**WHAT YOU ARE ASKED TO DO:**
Below are records; output exactly the lines from the one with "떠올리게 하는 제품으로, Quadrex 그릴, 가죽 느낌의 커스텀 하우" through their final line.

[Dataset entries]

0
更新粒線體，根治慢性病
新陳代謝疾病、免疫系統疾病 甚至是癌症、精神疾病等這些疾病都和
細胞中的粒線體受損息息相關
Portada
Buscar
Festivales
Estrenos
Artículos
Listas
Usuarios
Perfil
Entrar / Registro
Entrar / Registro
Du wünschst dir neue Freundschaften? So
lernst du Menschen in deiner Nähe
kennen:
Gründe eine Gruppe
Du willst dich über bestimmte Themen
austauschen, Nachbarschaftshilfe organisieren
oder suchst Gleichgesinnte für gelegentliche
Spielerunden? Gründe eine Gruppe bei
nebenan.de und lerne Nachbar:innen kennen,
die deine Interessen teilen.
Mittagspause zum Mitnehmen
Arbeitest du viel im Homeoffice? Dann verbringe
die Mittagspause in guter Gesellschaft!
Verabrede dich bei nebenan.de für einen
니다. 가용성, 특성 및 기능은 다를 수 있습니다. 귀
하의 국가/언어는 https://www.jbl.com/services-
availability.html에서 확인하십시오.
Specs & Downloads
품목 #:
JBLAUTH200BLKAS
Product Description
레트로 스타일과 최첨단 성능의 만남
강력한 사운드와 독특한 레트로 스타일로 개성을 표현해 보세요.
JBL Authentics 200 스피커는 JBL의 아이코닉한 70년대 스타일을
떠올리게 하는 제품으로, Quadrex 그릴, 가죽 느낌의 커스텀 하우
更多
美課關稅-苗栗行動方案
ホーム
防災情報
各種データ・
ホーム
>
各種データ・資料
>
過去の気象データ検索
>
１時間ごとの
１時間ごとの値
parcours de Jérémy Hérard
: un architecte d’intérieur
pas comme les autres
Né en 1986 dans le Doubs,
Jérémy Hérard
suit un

**ANSWER TO THIS PROBLEM:**
떠올리게 하는 제품으로, Quadrex 그릴, 가죽 느낌의 커스텀 하우
更多
美課關稅-苗栗行動方案
ホーム
防災情報
各種データ・
ホーム
>
各種データ・資料
>
過去の気象データ検索
>
１時間ごとの
１時間ごとの値
parcours de Jérémy Hérard
: un architecte d’intérieur
pas comme les autres
Né en 1986 dans le Doubs,
Jérémy Hérard
suit un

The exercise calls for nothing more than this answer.